When did it become a sin to earn a profit?

I don’t see that in my Bible among the lists of sins (Ephesians, Galatians, Exodus).

Greed IS a sin, yes. But earning an honest profit is not. In fact, the ability to earn a profit makes capitalism the most overall compassionate system possible.

That’s right; capitalism is compassionate.

If you see a need in a capitalist society, and come up with a way to meet that need, you get rewarded. Walmart did not become the third biggest economy in the world by being greedy or cruel. They became rich by offering my husband and I and a whole lot of other people food for half of what it would cost us in a regular grocery store. They offer cheap food, we choose to buy there instead of at a more expensive place, they get the reward of our money. Pretty simple, really.

Economists tell us that a profit of as much as 20% will encourage more people to invest in a certain area (thus causing competition and lowering prices, meeting even more people’s needs).

Now lets look at some of the “evil” businesses our socialist media have vilified:
Big oil makes a whole 3% profit a year (yes this is billions of dollars, but it is still a very small amount of money comparatively and most of that money goes to stockholders; in other words, any Workingman with a retirement account.)
Big Pharm (an industry I don’t like for various other reasons) makes about the same amount of profit. They would not bother to develope new drugs if they couldn't make some profit. You don't see new meds coming out of profit-less, socialist Europe for a reason.

In fact, you will find if you do the research that most of the business that are portrayed as evil make very tiny profits (comparatively) most of which goes to stockholders.

The truth is that if you look at the history of our media over the last sixty years or so you will see them taking on one industry after another on either environmental or supposed greed issues, starting with those industries that were doing the best jobs to make people independent enough to not need government help (lumber, ranching, oil, cars, banking, etc.)

This has been a systematic attack on our freedom.

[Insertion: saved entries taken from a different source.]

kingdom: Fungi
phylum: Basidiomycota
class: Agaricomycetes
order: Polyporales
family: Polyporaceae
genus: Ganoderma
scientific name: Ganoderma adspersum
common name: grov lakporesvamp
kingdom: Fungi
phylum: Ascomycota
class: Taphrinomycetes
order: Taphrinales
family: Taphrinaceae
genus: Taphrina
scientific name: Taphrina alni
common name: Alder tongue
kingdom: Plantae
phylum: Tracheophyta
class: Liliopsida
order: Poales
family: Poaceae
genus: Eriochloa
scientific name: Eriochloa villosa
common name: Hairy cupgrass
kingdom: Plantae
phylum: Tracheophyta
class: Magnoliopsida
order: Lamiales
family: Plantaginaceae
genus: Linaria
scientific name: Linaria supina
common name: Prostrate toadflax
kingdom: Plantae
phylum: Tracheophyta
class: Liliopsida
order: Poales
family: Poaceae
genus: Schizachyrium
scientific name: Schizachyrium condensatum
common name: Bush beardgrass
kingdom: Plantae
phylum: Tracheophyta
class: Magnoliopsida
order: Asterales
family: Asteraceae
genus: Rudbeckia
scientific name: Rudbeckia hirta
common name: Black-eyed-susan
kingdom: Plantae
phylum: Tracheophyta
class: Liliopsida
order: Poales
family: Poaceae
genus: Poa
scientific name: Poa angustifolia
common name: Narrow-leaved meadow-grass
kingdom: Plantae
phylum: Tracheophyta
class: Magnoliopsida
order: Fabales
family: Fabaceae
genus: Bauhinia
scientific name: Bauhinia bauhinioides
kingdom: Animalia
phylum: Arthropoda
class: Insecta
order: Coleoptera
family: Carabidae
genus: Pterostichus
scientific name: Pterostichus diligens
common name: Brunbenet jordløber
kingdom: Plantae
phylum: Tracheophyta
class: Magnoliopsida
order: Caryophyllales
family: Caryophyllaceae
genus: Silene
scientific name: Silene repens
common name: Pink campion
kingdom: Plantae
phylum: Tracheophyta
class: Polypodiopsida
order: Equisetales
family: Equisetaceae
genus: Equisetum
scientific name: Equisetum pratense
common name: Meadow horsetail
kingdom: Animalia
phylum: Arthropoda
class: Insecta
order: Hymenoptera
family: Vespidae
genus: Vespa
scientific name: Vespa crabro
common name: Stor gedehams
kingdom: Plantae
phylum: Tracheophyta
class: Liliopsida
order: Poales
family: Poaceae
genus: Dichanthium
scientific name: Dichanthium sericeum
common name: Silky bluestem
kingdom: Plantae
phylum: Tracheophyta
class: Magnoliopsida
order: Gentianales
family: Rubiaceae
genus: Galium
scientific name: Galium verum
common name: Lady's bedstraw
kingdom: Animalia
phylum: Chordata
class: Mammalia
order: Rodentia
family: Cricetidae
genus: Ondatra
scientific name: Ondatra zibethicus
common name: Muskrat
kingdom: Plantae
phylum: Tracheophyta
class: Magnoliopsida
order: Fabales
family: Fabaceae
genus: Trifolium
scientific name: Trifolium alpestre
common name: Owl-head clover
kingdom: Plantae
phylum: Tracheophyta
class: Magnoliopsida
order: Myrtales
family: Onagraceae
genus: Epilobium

If I exchange my labor (whether physical or mental) for money, I should have the right to do what I want with that money. Can we all agree with that?

If I give the government the power to tell someone else what to do with their money, I am giving them the power to tell me what to do with mine.

It doesn’t matter if that person is my elderly neighbor lady or the CEO of Exxon, the principle is the same; if it is wrong for the government to tell me what to do, it is wrong for them to tell Bill Gates what to do. By protecting his freedoms, I protect my own.

And it is this capitalist system that has created a country where our poorest citizens are rich enough to be fat and have exploding closets and storage units.

Meeting needs should be rewarded. Riches freed from government control create more riches. Wealth is not finite. Gates being rich in no way prevents me from being rich. There is enough for us all to be wealthy. The best way to achieve that universal wealth is to allow everyone to be rewarded for meeting the needs they see around them.